Lavender is a fantastic plant that we (try to) grow in abundance.  The bees love it, it produces a lovely aroma and it is also a very useful companion plant for vegetables and fruit trees.  The flavour is often very light which makes it the perfect ingredient for ice-cream, sugars and jellies.

After a bit of searching on-line a couple of lavender jelly recipes surfaced, one from Howling Duck Ranch was selected and some flowers were harvested for a trial batch.  This being my first foray into jelly making (and only my second proper jam making experience without a jam maker), I decided not to put all of my eggs in one basket.

The first little hurdle was to translate the recipe from American to English.  My first idea was to pick a suitably sized cup from the cupboard as that would ensure that the ratios of the ingredients would remain the same.  Luckily, I mentioned this to Binty and she came to the rescue with a clever gadget that measures liquid cups and dry cups (American made).  First disaster averted!

I translated the recipe to this:
13g dried lavender flowers (I used freshly picked, and stripped them off the stems)
1 litre water
60ml lemon juice (juice of 1 lemon)
800g sugar (I used caster, though granulated should give a clearer jelly)
50g pectin (I used powder)

The recipe is as follows (pretty much exactly the same as Howling Duck’s, but with a few notes):

  1. Using a heavy bottomed pan, bring the water to a boil then add the lavender flowers.  Stir, turn off the heat and let them steep for 20 minutes, then discard the flowers. (With hindsight, I think I would have increased either the amount of lavender, or the length of time of steeping.  If you do this, be aware that it could give a very lavender-y flavour which can become a bit too much for the palette.  At this point, I should also mention that not all lavender is suitable for jelly making as the flavours and intensities vary; I would suggest either Hidcote or Munstead.)
  2. Stir the lemon juice and pectin into the lavender water.  (I would very strongly suggest liquid pectin, as my powdered pectin coagulated on the surface and took an age to properly dissolve; I did get some lumps at the top of one of the jelly jars, too.)
  3. Bring to the boil and add the sugar.  As this is brought to the boil it needs to be stirred to ensure it doesn’t stick to the bottom of the pan and burn.
  4. After 5 minutes, once the jelly has had a good hard boil, pour the jelly into clean jars et voilà, lavender jelly!

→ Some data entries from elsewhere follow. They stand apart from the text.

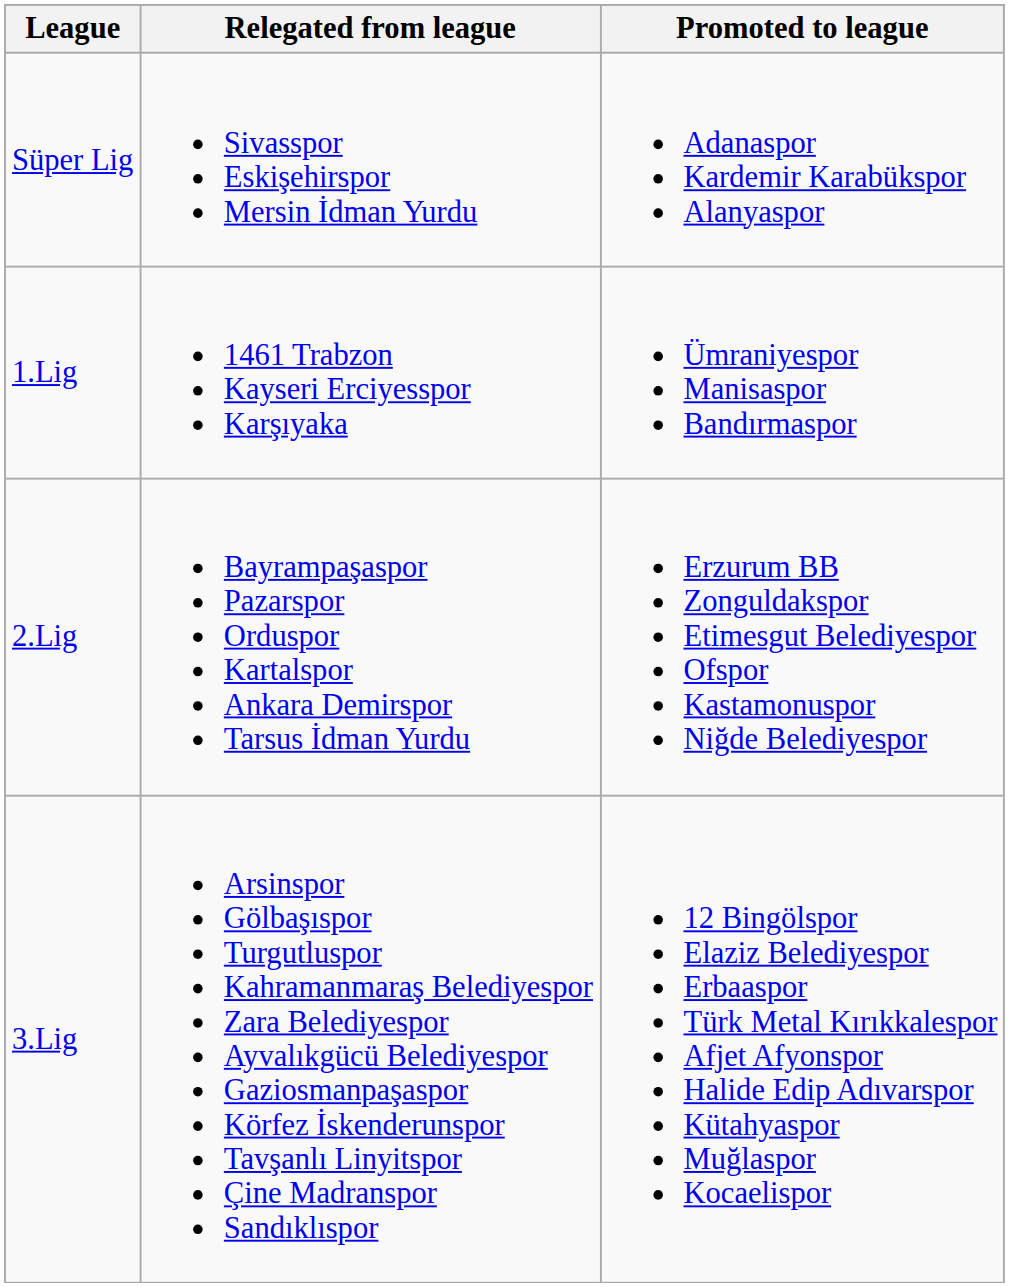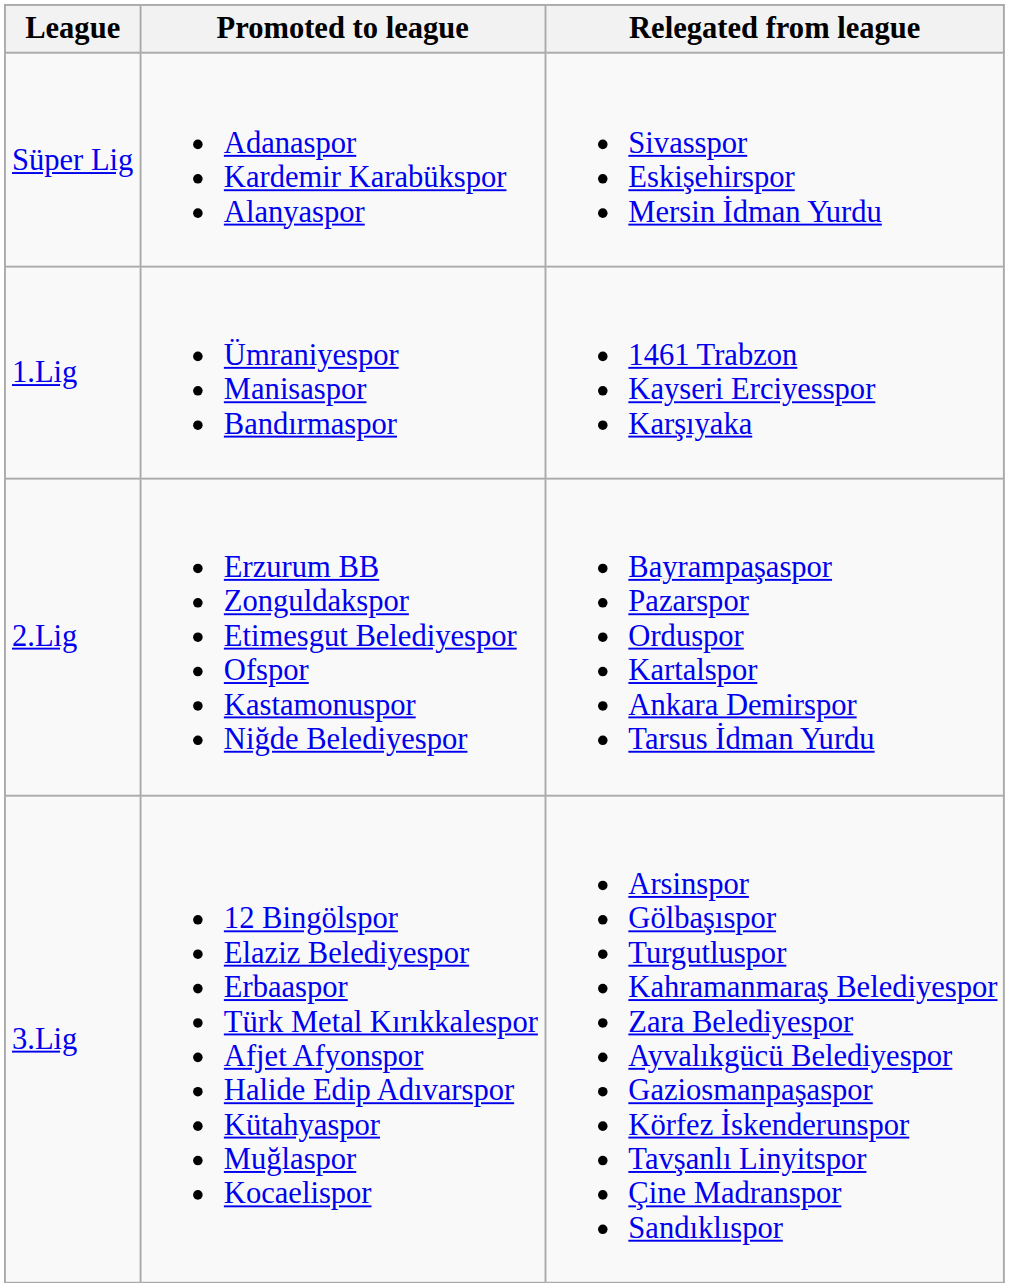columns swapped: Promoted to league <-> Relegated from league
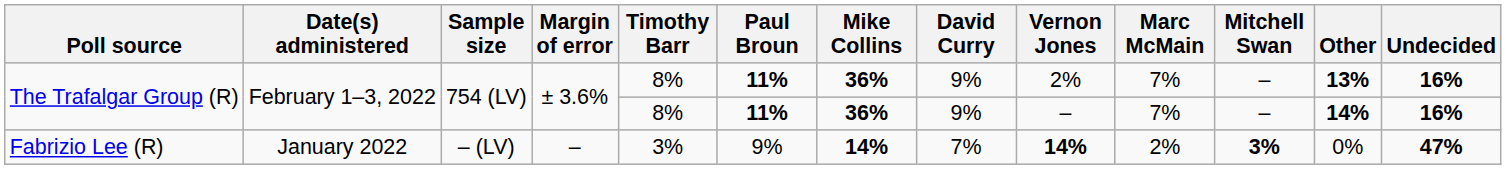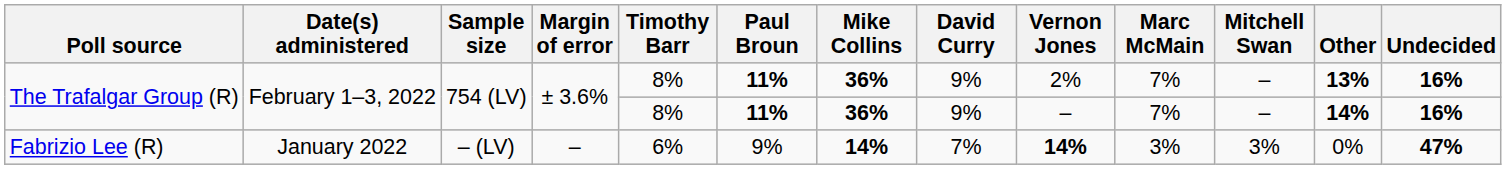Fabrizio Lee (R) | Timothy Barr: 3% -> 6%
Fabrizio Lee (R) | Marc McMain: 2% -> 3%
Fabrizio Lee (R) | Mitchell Swan: bold -> normal
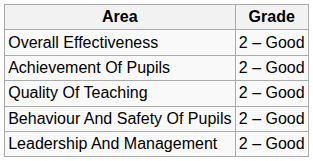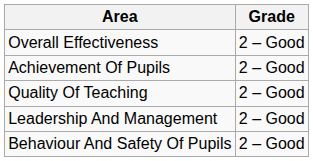rows swapped: Behaviour And Safety Of Pupils <-> Leadership And Management
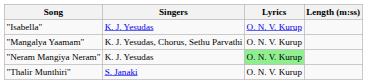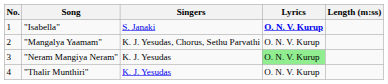+ column: No. | 1 | 2 | 3 | 4
"Isabella" | Singers: K. J. Yesudas -> S. Janaki
"Isabella" | Lyrics: normal -> bold
"Thalir Munthiri" | Singers: S. Janaki -> K. J. Yesudas
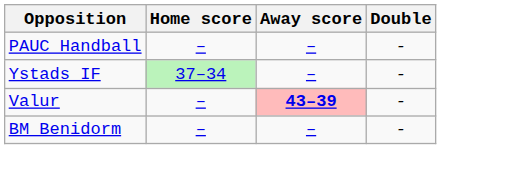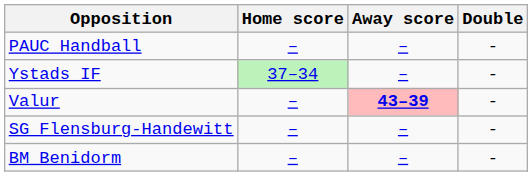+ row: SG Flensburg-Handewitt | – | – | -
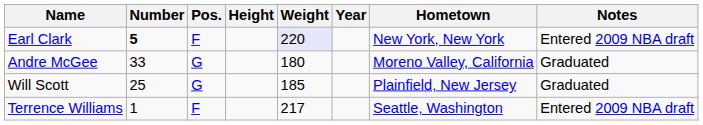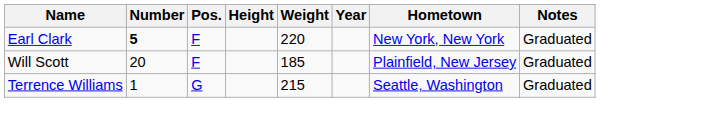Earl Clark | Weight: lavender background -> no background
Earl Clark | Notes: Entered 2009 NBA draft -> Graduated
- row: Andre McGee | 33 | G | 180 | Moreno Valley, California | Graduated
Will Scott | Number: 25 -> 20
Will Scott | Pos.: G -> F
Terrence Williams | Pos.: F -> G
Terrence Williams | Weight: 217 -> 215
Terrence Williams | Notes: Entered 2009 NBA draft -> Graduated
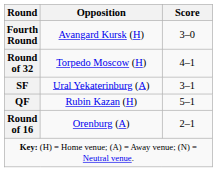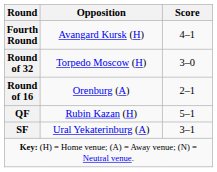Fourth Round | Score: 3–0 -> 4–1
Round of 32 | Score: 4–1 -> 3–0
rows swapped: Round of 16 <-> SF
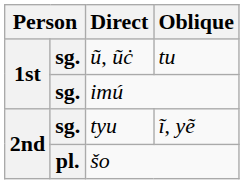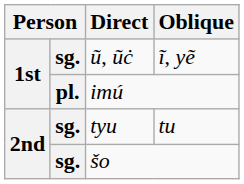ũ, ũċ | Oblique: tu -> ĩ, yẽ
imú | column 2: sg. -> pl.
tyu | Oblique: ĩ, yẽ -> tu
šo | column 2: pl. -> sg.
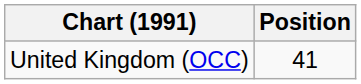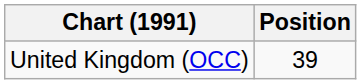United Kingdom (OCC) | Position: 41 -> 39
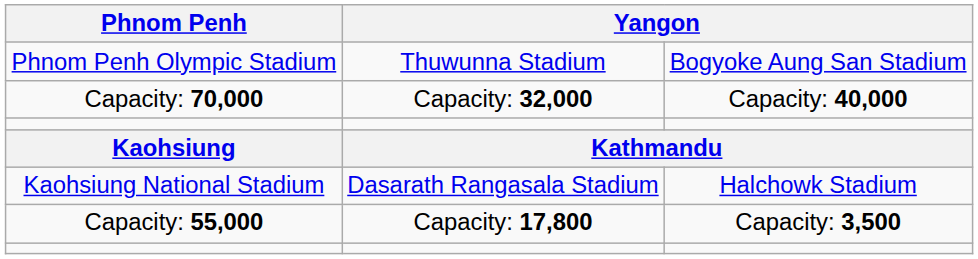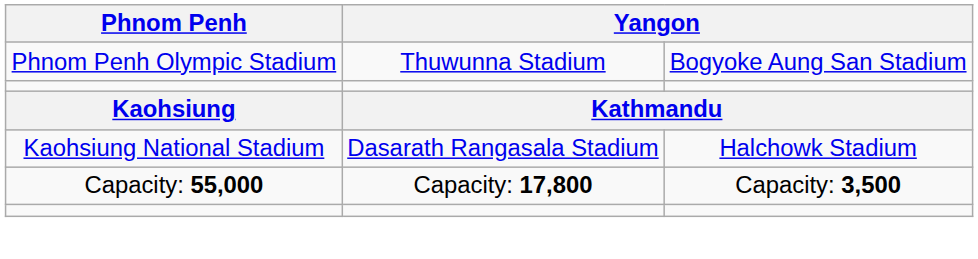- row: Capacity: 70,000 | Capacity: 32,000 | Capacity: 40,000
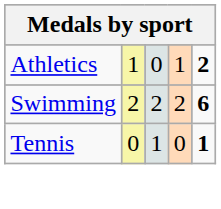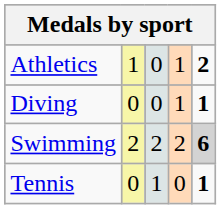+ row: Diving | 0 | 0 | 1 | 1
Swimming | column 5: no background -> lightgrey background
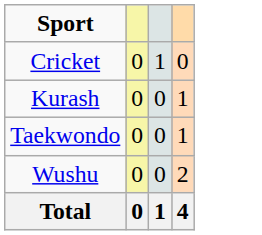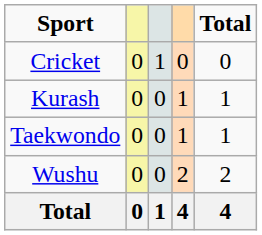+ column: Total | 0 | 1 | 1 | 2 | 4
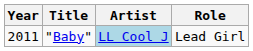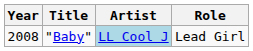"Baby" | Year: 2011 -> 2008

As usual, I had a post-jam panic of it not setting, but patience is the key.  It can take a long Lavender Jellywhile to set, so leaving it overnight is always a good idea.  This morning all of the jelly was set, and two full jars have been sent to family members for testing.  If it makes the grade it may well become a favourite.  A slight disappointment is the colour; other recipes show pale pink or purple jellies…not orangey brown!  This is something to I’ll investigate in the next batch, still it does taste rather nice!